Police capture criminals with record shop

By | Published on Thursday 15 September 2011

Scotland Yard

Most high street record stores are in a bit of bother these days, but the police, of all people, have been trying out a new business model to help keep them alive. To be honest, I’m struggling to see where the serious revenue is made, but the Enfield Advertiser has revealed that record shop Boombox in Edmonton, north London was actually a Metropolitan Police operation to ensnare criminals.

Codenamed Operation Peyzac, police opened the record store following a series of murders in Edmonton in 2008. They then used a back room in the shop to purchase guns and drugs from criminals and, in April of this year, they raided 35 addresses across London, arresting 37 people who had been involved in the illegal transactions.
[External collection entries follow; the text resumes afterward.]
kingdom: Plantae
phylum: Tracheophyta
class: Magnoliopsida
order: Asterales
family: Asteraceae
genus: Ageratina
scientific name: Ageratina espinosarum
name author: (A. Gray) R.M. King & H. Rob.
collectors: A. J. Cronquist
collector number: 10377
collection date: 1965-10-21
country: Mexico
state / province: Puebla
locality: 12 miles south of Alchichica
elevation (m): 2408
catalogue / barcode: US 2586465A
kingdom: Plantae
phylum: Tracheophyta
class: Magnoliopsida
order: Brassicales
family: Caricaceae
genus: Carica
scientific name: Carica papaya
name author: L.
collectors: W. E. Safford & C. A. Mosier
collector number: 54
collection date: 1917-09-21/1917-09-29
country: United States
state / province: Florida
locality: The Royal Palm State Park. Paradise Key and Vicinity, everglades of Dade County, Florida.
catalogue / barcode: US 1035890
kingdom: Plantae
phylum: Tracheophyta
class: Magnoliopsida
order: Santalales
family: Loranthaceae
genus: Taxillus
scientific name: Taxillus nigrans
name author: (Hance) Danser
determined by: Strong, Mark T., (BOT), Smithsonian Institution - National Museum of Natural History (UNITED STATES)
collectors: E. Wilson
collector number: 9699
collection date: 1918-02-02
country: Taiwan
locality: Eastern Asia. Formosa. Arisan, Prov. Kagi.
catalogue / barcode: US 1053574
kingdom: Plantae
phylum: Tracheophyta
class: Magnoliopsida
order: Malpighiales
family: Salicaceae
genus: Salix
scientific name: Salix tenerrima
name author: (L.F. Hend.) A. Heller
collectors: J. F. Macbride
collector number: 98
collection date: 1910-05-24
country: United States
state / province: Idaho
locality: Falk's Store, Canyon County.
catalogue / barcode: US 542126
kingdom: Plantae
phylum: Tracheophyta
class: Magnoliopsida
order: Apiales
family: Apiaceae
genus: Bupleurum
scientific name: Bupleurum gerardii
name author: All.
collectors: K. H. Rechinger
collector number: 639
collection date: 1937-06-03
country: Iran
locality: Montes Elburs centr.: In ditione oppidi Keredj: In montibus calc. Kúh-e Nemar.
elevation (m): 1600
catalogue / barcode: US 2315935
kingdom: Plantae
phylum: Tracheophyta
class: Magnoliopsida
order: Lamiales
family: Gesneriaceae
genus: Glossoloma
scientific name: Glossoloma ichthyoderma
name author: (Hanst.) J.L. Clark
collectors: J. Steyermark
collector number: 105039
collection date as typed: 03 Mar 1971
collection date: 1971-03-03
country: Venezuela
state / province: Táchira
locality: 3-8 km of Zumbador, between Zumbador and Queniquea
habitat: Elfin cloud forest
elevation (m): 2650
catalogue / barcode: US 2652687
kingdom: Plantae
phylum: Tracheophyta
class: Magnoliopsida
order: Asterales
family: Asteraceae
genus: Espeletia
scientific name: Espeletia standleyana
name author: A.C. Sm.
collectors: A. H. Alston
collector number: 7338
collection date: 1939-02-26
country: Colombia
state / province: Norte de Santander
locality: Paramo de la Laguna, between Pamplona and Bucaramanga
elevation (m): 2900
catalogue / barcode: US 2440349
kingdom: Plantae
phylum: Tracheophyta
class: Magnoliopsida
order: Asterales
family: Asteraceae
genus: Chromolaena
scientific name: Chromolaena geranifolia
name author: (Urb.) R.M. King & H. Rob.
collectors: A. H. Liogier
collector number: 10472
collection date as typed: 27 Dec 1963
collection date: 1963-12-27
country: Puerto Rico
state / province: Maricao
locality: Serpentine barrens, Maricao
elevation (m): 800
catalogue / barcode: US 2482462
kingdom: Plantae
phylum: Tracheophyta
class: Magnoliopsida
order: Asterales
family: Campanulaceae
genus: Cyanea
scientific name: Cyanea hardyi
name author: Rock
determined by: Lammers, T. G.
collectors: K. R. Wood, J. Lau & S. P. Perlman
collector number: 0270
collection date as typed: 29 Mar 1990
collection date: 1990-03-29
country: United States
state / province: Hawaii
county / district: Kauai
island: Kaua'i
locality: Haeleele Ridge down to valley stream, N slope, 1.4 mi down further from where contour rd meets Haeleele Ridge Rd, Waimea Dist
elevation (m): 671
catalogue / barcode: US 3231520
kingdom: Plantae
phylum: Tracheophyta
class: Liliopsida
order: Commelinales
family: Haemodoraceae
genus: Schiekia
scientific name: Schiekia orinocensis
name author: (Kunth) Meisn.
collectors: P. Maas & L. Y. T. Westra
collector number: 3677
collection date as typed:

All were convicted in August, with their accumulated sentences adding up to over 400 years – individual jail times reaching up to 21 years.

Detective Chief Inspector Paul Harwood told the Enfield Advertiser: “Operation Peyzac is seen as one of the most innovative and successful covert operations run by the Met, and this is down to the bravery and dedication of the undercover officers. My investigation team worked relentlessly to ensure the success of the operation and, due to the strength of evidence gathered and produced by the officers, 34 of the defendants pleaded guilty at the earliest opportunity. 21 firearms were recovered and it was clear that those selling the firearms had no regard as to who they were selling to or for what reason”.

The entire operation cost £500,000, which does suggest it may not be a viable business model for other struggling record stores. Unless they sell on the guns and drugs at a profit I suppose. But that would be illegal, and we do not condone such things. So don’t do it. And while we’re on the subject, we probably shouldn’t be making light of this whole thing. I blame you for encouraging us.